**Testo di partenza:**
▬▬▬▬▬▬▬▬▬▬

Alcol: sistema immunitario indebolito, infezioni ‘non segnalate’. Ecco perché
Si è a una festa, si esce il sabato sera, si festeggia un evento… tutte occasioni per abusare di bevande alcoliche. Ma, a parte i rischi immediati per la salute come la possibilità di avere incidenti stradali, i disagi del “giorno dopo” come mal di testa e altri, oggi ci sarebbe un motivo in più per evitare di bere troppo: la possibilità di contrarre delle infezioni. Il sistema immunitario, ne risente per almeno 24 ore dopo l’assunzione di alcol.
E, in un periodo come questo dove si preannunciano epidemie su larga scala, mettere ko il sistema immunitario potrebbe non essere la scelta migliore.
A mettere sull’avviso è uno studio condotto da un team di ricercatori americani del College of Veterinary Medicine della Mississippi State University e della Louisiana State University Health Sciences Centre.
Già precedenti studi avevano messo in evidenza come l’abuso di alcol inibisse la produzione e l’attività di chitochine (citochine), le molecole coinvolte nel processo di segnalazione delle infiammazioni. In questo nuovo studio ricercatori hanno analizzato l’azione dell’alcol su una proteina, il recettore toll-like 4 (TLR4), molto importante per l’attivazione del sistema immunitario. I test sono stati condotti sia in vitro che in vivo sui topi proprio per confrontare gli effetti delle grandi bevute sia sulle chitochine che sul TLR4.
Il dr. Stephen Pruett e il dr. Ruping Fan hanno potuto così constatare che gli effetti negativi durano a lungo dopo aver fatto baldoria. Di fatto, i loro risultati confermano che l’esposizione acuta all’alcol impedisce al corpo di produrre alcune citochine pro-infiammatorie chiave. Le molecole di etanolo sopprimono la normale capacità di TLR4 di inviare segnali che normalmente innescano la produzione di citochine infiammatorie, suggeriscono gli scienziati.
Nonostante passi del tempo e l’etanolo sia già stato eliminato dal corpo «il rischio maggiore d’infezione permane per almeno 24 ore» ha sottolineato Pruett.

▬▬▬▬▬▬▬▬▬▬

[Record da un dataset]
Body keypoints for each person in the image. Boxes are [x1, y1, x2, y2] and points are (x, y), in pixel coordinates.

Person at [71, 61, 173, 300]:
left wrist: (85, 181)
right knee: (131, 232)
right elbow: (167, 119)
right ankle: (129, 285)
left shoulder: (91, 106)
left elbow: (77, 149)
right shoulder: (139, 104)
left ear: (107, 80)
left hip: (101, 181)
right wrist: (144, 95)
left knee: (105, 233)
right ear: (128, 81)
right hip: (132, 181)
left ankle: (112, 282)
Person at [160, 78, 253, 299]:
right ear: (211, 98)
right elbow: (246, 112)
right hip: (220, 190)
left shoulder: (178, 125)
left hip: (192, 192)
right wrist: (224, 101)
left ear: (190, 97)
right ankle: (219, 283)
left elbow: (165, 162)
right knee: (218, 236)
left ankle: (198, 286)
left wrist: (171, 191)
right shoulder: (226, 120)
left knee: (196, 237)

▬▬▬▬▬▬▬▬▬▬

**Compiti:**
• a. Quale proteina hanno analizzato i ricercatori nel nuovo studio descritto nell'articolo sull'alcol e il sistema immunitario?
• b. Estrai dall'articolo sull'alcol e il sistema immunitario il passo che comincia con "Nonostante passi del" e prosegue fino a "ha sottolineato Pruett.".
Per rispondere serviti soltanto dell'articolo.

**Risposte ai compiti:**
• a. Il recettore toll-like 4 (TLR4).

• b.
Nonostante passi del tempo e l’etanolo sia già stato eliminato dal corpo «il rischio maggiore d’infezione permane per almeno 24 ore» ha sottolineato Pruett.